Find and copy each line of the data that includes "website".

▶ [DATA EXTRACT]
════════════════
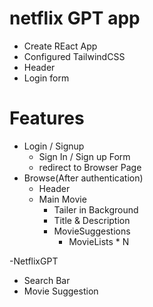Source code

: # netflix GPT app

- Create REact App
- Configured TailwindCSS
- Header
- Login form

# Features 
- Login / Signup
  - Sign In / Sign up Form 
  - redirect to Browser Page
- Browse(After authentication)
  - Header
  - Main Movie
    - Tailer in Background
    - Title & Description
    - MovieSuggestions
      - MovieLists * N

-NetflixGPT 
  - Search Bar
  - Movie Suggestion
════════════════
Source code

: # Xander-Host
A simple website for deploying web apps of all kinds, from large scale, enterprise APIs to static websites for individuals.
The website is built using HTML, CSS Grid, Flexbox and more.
════════════════
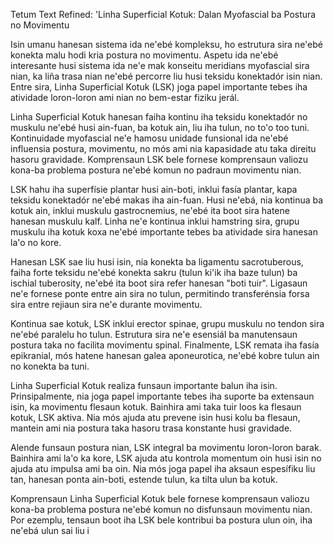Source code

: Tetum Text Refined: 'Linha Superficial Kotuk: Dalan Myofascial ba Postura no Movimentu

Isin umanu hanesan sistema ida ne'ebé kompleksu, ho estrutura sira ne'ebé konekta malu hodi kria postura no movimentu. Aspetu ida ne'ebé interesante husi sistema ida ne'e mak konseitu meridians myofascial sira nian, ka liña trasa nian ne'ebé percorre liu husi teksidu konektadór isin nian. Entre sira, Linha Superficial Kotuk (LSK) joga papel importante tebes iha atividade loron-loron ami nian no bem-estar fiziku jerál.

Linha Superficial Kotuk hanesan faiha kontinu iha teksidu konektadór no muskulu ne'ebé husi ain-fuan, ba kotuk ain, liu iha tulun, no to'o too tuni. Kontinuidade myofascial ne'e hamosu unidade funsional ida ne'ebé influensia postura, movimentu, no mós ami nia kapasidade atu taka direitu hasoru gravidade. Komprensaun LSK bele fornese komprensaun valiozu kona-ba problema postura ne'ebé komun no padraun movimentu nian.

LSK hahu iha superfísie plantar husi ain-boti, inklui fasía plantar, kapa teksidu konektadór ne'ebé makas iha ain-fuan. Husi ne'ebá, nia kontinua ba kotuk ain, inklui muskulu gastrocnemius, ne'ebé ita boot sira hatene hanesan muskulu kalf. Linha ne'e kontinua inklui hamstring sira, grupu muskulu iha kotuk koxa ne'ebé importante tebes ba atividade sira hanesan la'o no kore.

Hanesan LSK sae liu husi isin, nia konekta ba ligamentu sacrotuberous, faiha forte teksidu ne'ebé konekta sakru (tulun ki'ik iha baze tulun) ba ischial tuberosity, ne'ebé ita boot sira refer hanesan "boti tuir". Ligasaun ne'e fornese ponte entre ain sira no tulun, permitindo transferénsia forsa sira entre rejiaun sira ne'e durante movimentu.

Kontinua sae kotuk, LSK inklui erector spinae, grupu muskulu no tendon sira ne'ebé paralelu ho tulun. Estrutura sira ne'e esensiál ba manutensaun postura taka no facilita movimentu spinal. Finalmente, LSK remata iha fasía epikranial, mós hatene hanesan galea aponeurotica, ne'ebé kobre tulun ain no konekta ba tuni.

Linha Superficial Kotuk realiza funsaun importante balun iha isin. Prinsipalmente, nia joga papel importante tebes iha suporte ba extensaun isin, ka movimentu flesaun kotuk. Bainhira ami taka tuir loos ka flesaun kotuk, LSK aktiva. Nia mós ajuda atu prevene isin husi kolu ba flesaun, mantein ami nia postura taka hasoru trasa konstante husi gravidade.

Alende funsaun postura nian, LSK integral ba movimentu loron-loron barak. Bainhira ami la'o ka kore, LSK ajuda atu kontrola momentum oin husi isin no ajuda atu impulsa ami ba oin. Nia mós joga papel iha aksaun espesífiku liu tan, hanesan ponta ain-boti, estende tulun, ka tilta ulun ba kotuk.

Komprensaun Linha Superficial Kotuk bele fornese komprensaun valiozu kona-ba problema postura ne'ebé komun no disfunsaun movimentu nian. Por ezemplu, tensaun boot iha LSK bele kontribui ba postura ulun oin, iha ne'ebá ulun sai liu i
════════════════
▶ [SOLUTION TO THIS EXERCISE]
A simple website for deploying web apps of all kinds, from large scale, enterprise APIs to static websites for individuals.
The website is built using HTML, CSS Grid, Flexbox and more.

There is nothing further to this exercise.